Jyotirindra Maity, Ph.D., received his Bachelor of Science in Botany with honors from Ramakrishna Mission Vivekananda Centenary College, under Calcutta University in India. During his master's program, he completed two months of summer training at the CSIR Institute of Genomics and Integrative Biology (IGIB) in Delhi, India. He earned his Master of Science in Molecular Biology and Biotechnology from the University of Kalyani, India, in 2010. Dr. Maity obtained his Ph.D. in Cellular and Molecular Biology from the Life Science and Biotechnology department at Jadavpur University, India in 2017, where he studied the DNA damage repair protein WRN and autophagy.
In June 2018, Dr. Maity became a research associate in the Vascular Biology and Stem Cell Research Laboratory in the department of Pharmaceutical Sciences at Texas Tech University Health Sciences Center, Amarillo. His research focused on dental pulp stem cells (DPSC) and autophagy.
Dr. Maity joined the NCI in 2020 as a visiting postdoctoral fellow, working on translational research in ovarian cancer. Subsequently, he joined the NIAMS as a visiting postdoctoral fellow and works on translational bone tumor research related to melorheostosis disease.
Dr. Jyoitirindra Maity has focused on cellular and molecular biology in rare disease models and cancer and stem cell modeling throughout his career. His graduate thesis focused on the nuclear protein Werner (WRN) and autophagy.

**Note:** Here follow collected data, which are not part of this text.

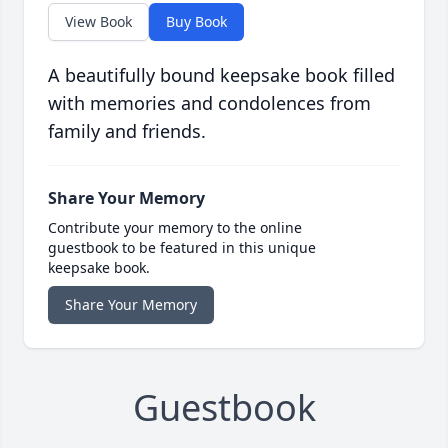
View Book
Buy Book
A beautifully bound keepsake book filled
with memories and condolences from
family and friends.
Share Your Memory
Contribute your memory to the online
guestbook to be featured in this unique
keepsake book.
Share Your Memory
Guestbook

WRN is a 1432 amino acid protein consisting of several domains. It has many functions, including replication, transcription, and DNA damage repair. Mutations in WRN lead to premature aging, known as Werner syndrome (WS).
Autophagy is a cytoplasmic conserved catabolic phenomenon to maintain cellular homeostasis. Defects in autophagy cause many serious pathological issues, like aging. Using various cell lines, including normal and WRN mutant fibroblast lines, Dr. Maity's previous research showed that WRN mutant cells respond weakly to different stress-induced autophagy in addition to basal levels. WRN critically regulates autophagy in various cellular stresses, including starvation, endoplasmic reticulum (ER) stress conditions to rescue the cell, and basal situations to restore proper cellular function. Further, he recorded that among several domains, the acidic domain is the most essential for the induction of autophagy.
During his postdoc, he carried out research to determine the role of Kruppel-like factor 2 (KLF2) during osteoblast (OB) differentiation of dental pulp-derived stem cells (DPSC). By applying classical OB differentiation methods and a phytoestrogen ferutinin stimulated OB differentiation procedure, Dr. Maity showed that the levels of KLF2 and autophagy-related molecules increase during osteoblast differentiation. During the cellular differentiation process, cellular metabolism alters as the cell prepares for ongoing changes. It reduces total and mitochondrial ROS generation and induces intracellular Ca2+ production. Simultaneous measurements of glycolysis and oxidative phosphorylation in live cells revealed that OB differentiation decreased the oxygen consumption rate, which indicates reduced ATP production and mitochondrial respiration. Therefore, a metabolic shift from mitochondrial respiration to the glycolytic pathway occurs during OB differentiation. However, each differentiation method has a different impact on cellular metabolic changes. Further Chromatin immunoprecipitation (ChIP) analysis confirmed that the KLF2 and active epigenetic marks (H3K27Ac and H3K4me3) were upregulated in the promoter region ATG7 during OB differentiation. These results provide evidence that the involvement of mitophagy is crucial during OB differentiation, and KLF2 critically regulates it.
In his NCI postdoc, Dr. Maity worked on ovarian cancer. Approximately 40% of high-grade serous ovarian cancer (HGSOC) has defects in homologous recombination (HR) DNA double-strand break (DSB) repair (e.g., BRCA mutations), leading to sensitivity to PARP inhibitor (PARPi). PARPi resistance is common and developed by multiple mechanisms, indicating an unmet need for new treatment strategies. Targeting ATR/CHK1 cell cycle checkpoint is a new approach in the post-PARPi era. However, we have observed restricted clinical activity of CHK1 inhibitor (CHK1i) in PARPi-resistant HGSOC patients, suggesting the possibility of cross-resistance between the two drugs. Dr. Maity worked on a PARPi resistance mechanism that confers the resistance against CHK1i using parental, PARPi-resistant, and CHK1i-resistant BRCA-mutated HGSOC cell lines. Given that DNA helicases are critical for chromosome stability and HR repair, Dr. Maity studied the involvement of DNA helicases in developing cross-resistance of PARPi and CHK1i.
Currently, Dr. Maity works on melorheostosis, a benign tumor on the surface of bones. Previous research from Dr. Bhattacharyya's group determined that mutations in MAP2K1 and SMAD3 are mainly responsible for this disease. Dr. Maity hopes that new treatment strategies may be possible by identifying the illness's inheritance mechanisms.